The Wargamer
- Cover of the first issue (1977)
- Editor: Keith Poulter Christopher Cummins
- Categories: Miniature Wargaming
- Frequency: Bi-monthly
- First issue: 1977
- Final issue Number: 1990 25 of Volume 2
- Company: World Wide Wargames (3W)
- Country: United Kingdom USA
- Website: The Wargamer Magazine compendium at The BoardGameGeek

= The Wargamer (magazine) =

Hobbyist magazine (1977–1990)

The Wargamer was a magazine devoted to the hobby of board wargaming. Originally published as a British bimonthly magazine by UK Wargamers in 1977, it was subsequently published by World Wide Wargames, which then moved to the United States. The magazine ceased publication in 1990.

==History==
Keith Poulter, a political science teacher in England, became interested in board wargames in 1975, and decided to produce a wargaming magazine as a hobby. In 1977 he founded UK Wargamers (UKW) in order publish The Wargamer. Like the American wargaming magazine Strategy & Tactics published by Simulations Publications Inc. (SPI), The Wargamer included a small pullout wargame in each issue. Although Poulter planned to make The Wargamer a bi-monthly magazine, he was only able to produce three issues by the end of 1977. He changed the name of the publishing company from UK Wargamers to World Wide Games (3W) and published quarterly for the next three years.
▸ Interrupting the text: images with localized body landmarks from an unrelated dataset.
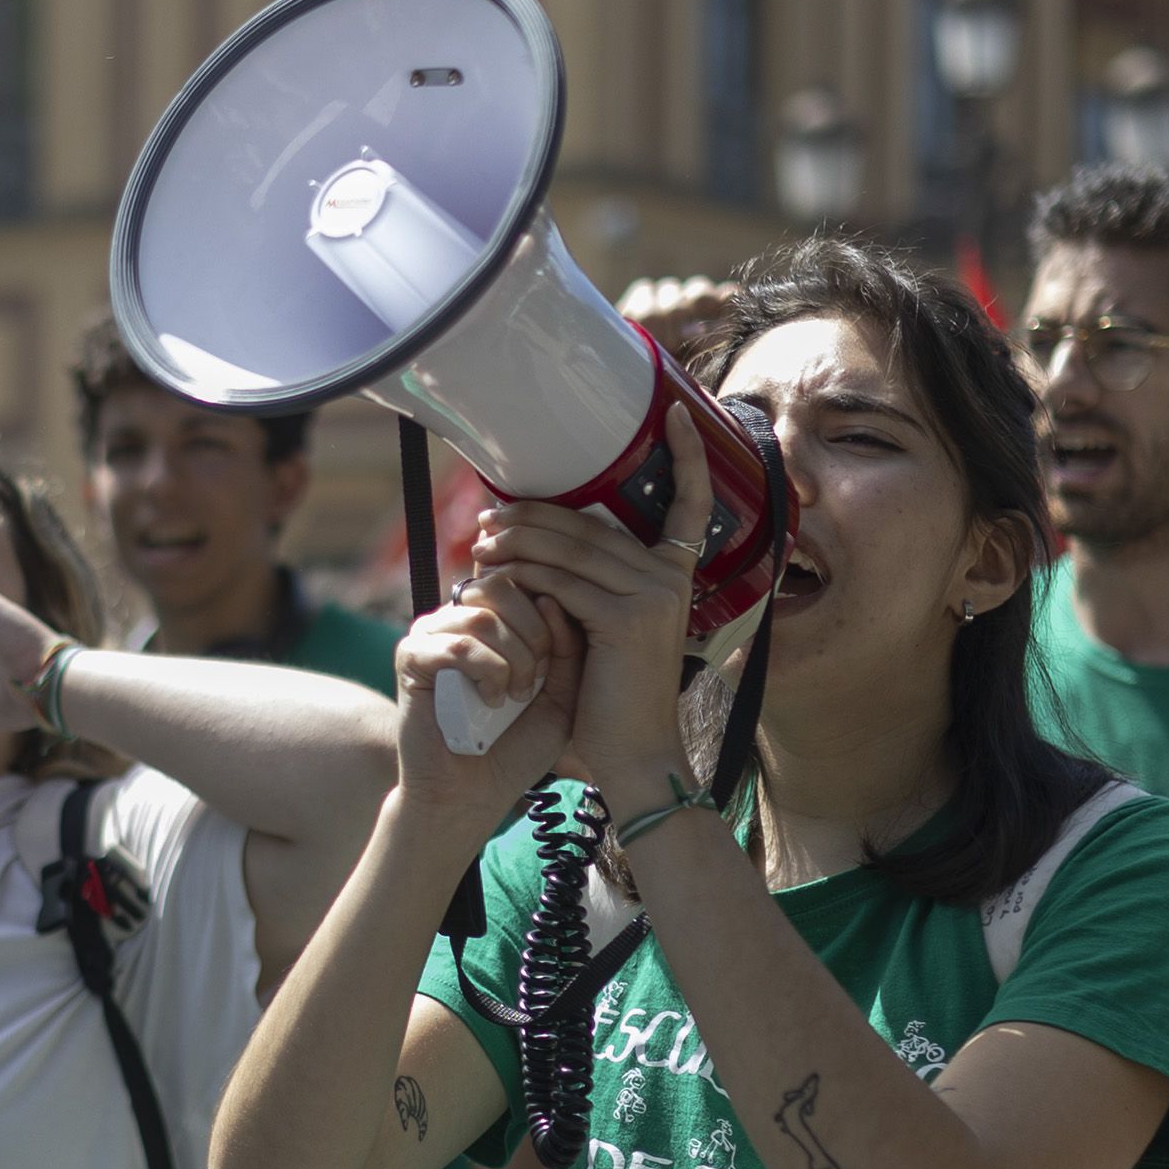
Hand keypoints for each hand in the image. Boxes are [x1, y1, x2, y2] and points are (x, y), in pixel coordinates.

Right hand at [390, 578, 576, 840]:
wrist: (474, 793)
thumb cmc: (516, 745)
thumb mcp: (561, 693)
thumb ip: (566, 646)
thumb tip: (552, 595)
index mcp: (491, 617)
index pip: (521, 578)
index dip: (549, 615)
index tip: (555, 664)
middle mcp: (456, 617)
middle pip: (500, 585)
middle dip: (533, 633)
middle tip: (536, 680)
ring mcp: (429, 634)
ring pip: (481, 614)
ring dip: (512, 657)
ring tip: (515, 695)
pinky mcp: (409, 658)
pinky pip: (455, 644)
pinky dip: (484, 671)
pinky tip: (490, 700)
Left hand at [462, 417, 706, 809]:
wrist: (631, 757)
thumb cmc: (611, 700)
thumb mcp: (603, 629)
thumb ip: (589, 585)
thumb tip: (539, 543)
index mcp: (673, 575)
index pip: (689, 503)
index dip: (688, 454)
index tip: (673, 412)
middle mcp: (669, 578)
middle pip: (592, 525)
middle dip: (533, 515)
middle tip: (487, 517)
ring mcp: (652, 596)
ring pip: (570, 549)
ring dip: (517, 541)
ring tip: (479, 543)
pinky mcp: (626, 618)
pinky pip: (560, 582)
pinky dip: (521, 576)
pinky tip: (492, 577)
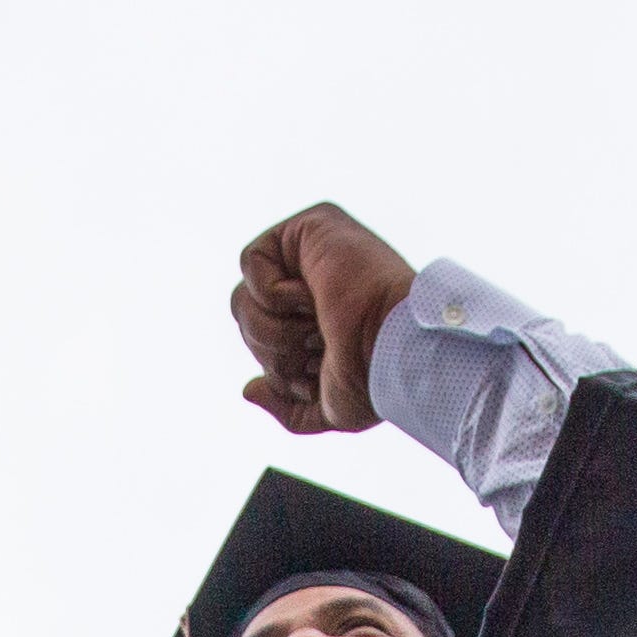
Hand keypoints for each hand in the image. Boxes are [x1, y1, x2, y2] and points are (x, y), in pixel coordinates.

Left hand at [233, 202, 416, 434]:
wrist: (394, 353)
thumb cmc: (375, 381)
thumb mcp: (331, 409)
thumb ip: (287, 407)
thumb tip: (248, 390)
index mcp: (320, 319)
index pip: (263, 343)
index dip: (281, 368)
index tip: (320, 367)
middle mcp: (315, 283)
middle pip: (247, 321)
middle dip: (275, 351)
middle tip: (318, 347)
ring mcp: (312, 252)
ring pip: (242, 298)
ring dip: (275, 329)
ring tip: (317, 326)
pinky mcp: (308, 228)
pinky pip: (251, 263)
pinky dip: (275, 295)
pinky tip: (314, 297)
Starting with Issue 13, the magazine was printed in Hong Kong, which Poulter recalled causing "notorious difficulties." The magazine was successful enough that Poulter resigned from teaching to concentrate on 3W, which by this time was also producing boxed wargames. Reviewer Roger Musson compared The Wargamer to its American counterparts, and found that it resembled a mix of two SPI magazines: Strategy & Tactics, with its free wargame in every issue, and Moves with its game-related articles, reviews, hobby news and information.
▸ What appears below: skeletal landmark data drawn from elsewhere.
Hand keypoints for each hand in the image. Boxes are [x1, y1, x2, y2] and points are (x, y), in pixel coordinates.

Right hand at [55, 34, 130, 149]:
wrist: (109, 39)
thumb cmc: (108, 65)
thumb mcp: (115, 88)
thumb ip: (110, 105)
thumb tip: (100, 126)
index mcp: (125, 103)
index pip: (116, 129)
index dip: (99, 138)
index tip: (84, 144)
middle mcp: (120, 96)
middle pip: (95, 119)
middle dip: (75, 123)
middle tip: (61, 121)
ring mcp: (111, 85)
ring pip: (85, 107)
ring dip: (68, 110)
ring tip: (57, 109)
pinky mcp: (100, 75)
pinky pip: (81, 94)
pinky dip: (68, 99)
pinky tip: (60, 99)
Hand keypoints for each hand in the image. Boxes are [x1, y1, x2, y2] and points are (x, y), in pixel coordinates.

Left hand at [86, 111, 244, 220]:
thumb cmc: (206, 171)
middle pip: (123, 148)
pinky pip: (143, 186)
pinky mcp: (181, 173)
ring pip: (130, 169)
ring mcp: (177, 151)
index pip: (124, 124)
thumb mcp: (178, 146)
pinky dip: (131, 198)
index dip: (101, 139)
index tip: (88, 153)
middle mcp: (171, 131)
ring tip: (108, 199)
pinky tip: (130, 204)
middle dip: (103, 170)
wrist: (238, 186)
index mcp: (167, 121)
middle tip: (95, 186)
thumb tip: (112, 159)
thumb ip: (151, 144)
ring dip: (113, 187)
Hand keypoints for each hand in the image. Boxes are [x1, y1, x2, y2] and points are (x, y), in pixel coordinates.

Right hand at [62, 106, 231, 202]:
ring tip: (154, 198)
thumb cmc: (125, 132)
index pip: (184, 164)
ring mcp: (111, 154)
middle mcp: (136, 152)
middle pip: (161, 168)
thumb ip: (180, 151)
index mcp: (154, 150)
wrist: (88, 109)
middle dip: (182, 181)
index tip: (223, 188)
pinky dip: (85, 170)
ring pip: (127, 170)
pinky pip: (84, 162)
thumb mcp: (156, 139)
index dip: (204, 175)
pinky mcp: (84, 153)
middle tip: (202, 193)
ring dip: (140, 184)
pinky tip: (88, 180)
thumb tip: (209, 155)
In 1982, the magazine went from quarterly to bimontly, and two years later increased to monthly. That same year, SPI was taken over by TSR, and although TSR continued to publish SPI's magazines for a time, the company eventually sold Strategy & Tactics and Moves to 3W. Since both S&T and The Wargamer had very similar content, the decision was made to cease publication of The Wargamer with Issue 62 (February 1987) and continue on with Strategy & Tactics. Poulter also decided to discontinue publication of Moves, but Christopher Cummins approached Poulter about reviving Moves. Poulter agreed to restart Moves, but with the title The Wargamer. The new magazine now carried reviews and hobby news. To differentiate the "old" Wargamer from the new Warmgamer and its change of editorial direction, the old Wargamers from Issue 1 to Issue 62 were retroactively referred to as "Volume 1". All subsequent issues of the new Wargamer were referred to as "Volume 2".

At about the same time, 3W acquired Diverse Talents Inc., who published Fire & Movement, Battleplan and Space Gamer/Fantasy Gamer.

With so many wargaming magazines now being produced by 3W, the staff felt that Volume 2 of The Wargamer was not distinct enough, and in June 1990, Volume 2 of The Wargamer ceased publication with Issue 25.

==Reception==
In Issue 26 of Phoenix, Roger Musson compared Issue 11 of The Wargamer to Issue 4, and thought Issue 11 was a much improved and much more professional product. He concluded, "to those who have not yet seen The Wargamer, I would strongly recommend that you rectify this situation as quickly as possible."

==Reviews==
- Perfidious Albion #21 (October 1977) p.14

==Awards==
At the 1985 Origins Awards, The Wargamer was awarded the Charles S. Roberts Award for "Best Professional Boardgaming Magazine of 1984".